DATASET RECORDS:
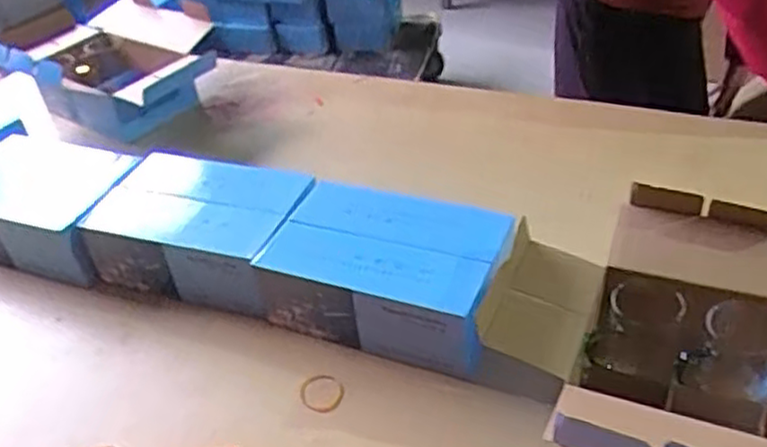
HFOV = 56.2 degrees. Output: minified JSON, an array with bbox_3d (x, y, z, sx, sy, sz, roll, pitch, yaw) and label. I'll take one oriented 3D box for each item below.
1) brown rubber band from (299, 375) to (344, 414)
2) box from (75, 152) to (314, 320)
[{"bbox_3d":[-0.077,0.211,0.893,0.053,0.005,0.059,-15,40,-9],"label":"brown rubber band"},{"bbox_3d":[-0.267,0.015,1.072,0.320,0.126,0.211,11,43,21],"label":"box"}]

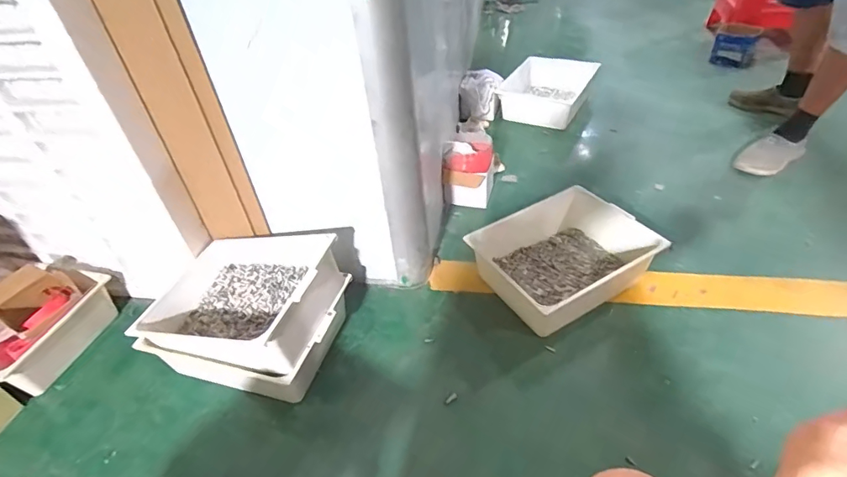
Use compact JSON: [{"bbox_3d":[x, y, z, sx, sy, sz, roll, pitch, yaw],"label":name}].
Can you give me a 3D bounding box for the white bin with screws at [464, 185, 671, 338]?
[{"bbox_3d":[0.322,0.045,1.095,0.363,0.113,0.289,-22,42,-18],"label":"white bin with screws"}]

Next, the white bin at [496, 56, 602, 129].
[{"bbox_3d":[0.456,-0.545,1.757,0.311,0.131,0.328,13,44,21],"label":"white bin"}]

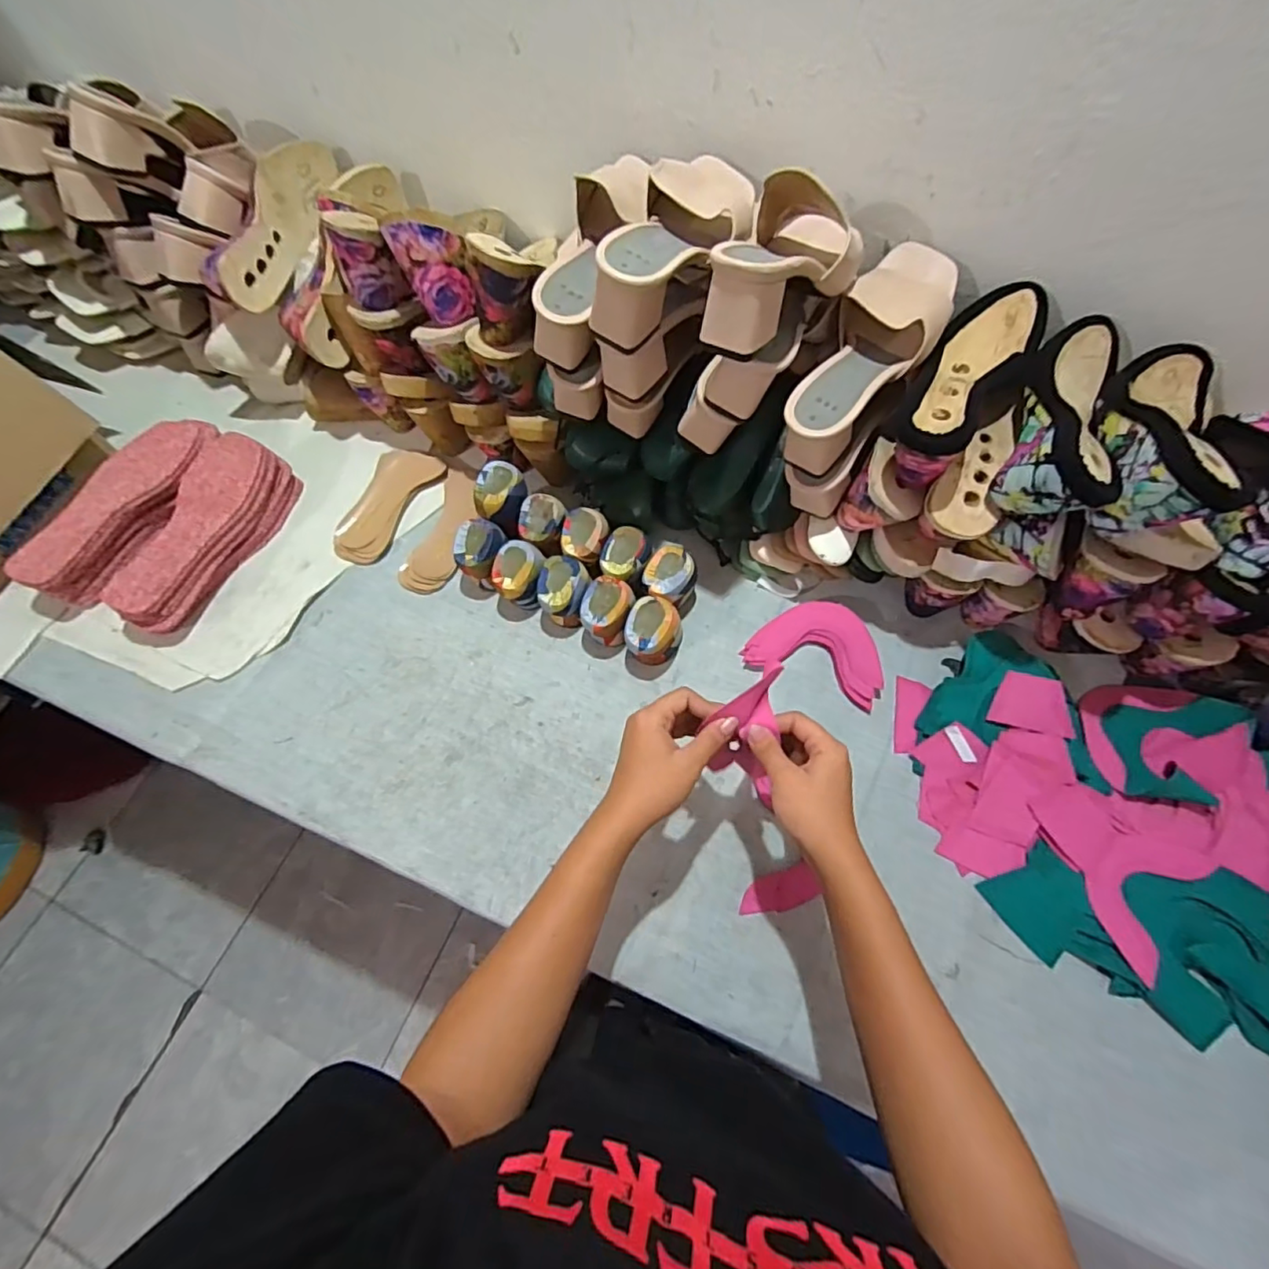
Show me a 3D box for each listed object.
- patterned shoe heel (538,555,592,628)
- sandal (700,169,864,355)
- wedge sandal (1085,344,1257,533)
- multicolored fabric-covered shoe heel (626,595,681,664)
[{"bbox_3d":[-0.075,-0.042,0.647,0.053,0.075,0.054,0,64,0],"label":"patterned shoe heel"},{"bbox_3d":[0.130,-0.301,0.472,0.089,0.085,0.220,21,67,11],"label":"sandal"},{"bbox_3d":[0.433,-0.173,0.471,0.083,0.074,0.227,29,69,14],"label":"wedge sandal"},{"bbox_3d":[0.020,0.002,0.623,0.055,0.076,0.055,0,64,0],"label":"multicolored fabric-covered shoe heel"}]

ACTIVITY: Reproduce, unchanged, the line containing "- wedge sandal (1085,344,1257,533)" and each line after it through the end of the listing above, and nothing else.

TASK ANSWER:
- wedge sandal (1085,344,1257,533)
- multicolored fabric-covered shoe heel (626,595,681,664)
[{"bbox_3d":[-0.075,-0.042,0.647,0.053,0.075,0.054,0,64,0],"label":"patterned shoe heel"},{"bbox_3d":[0.130,-0.301,0.472,0.089,0.085,0.220,21,67,11],"label":"sandal"},{"bbox_3d":[0.433,-0.173,0.471,0.083,0.074,0.227,29,69,14],"label":"wedge sandal"},{"bbox_3d":[0.020,0.002,0.623,0.055,0.076,0.055,0,64,0],"label":"multicolored fabric-covered shoe heel"}]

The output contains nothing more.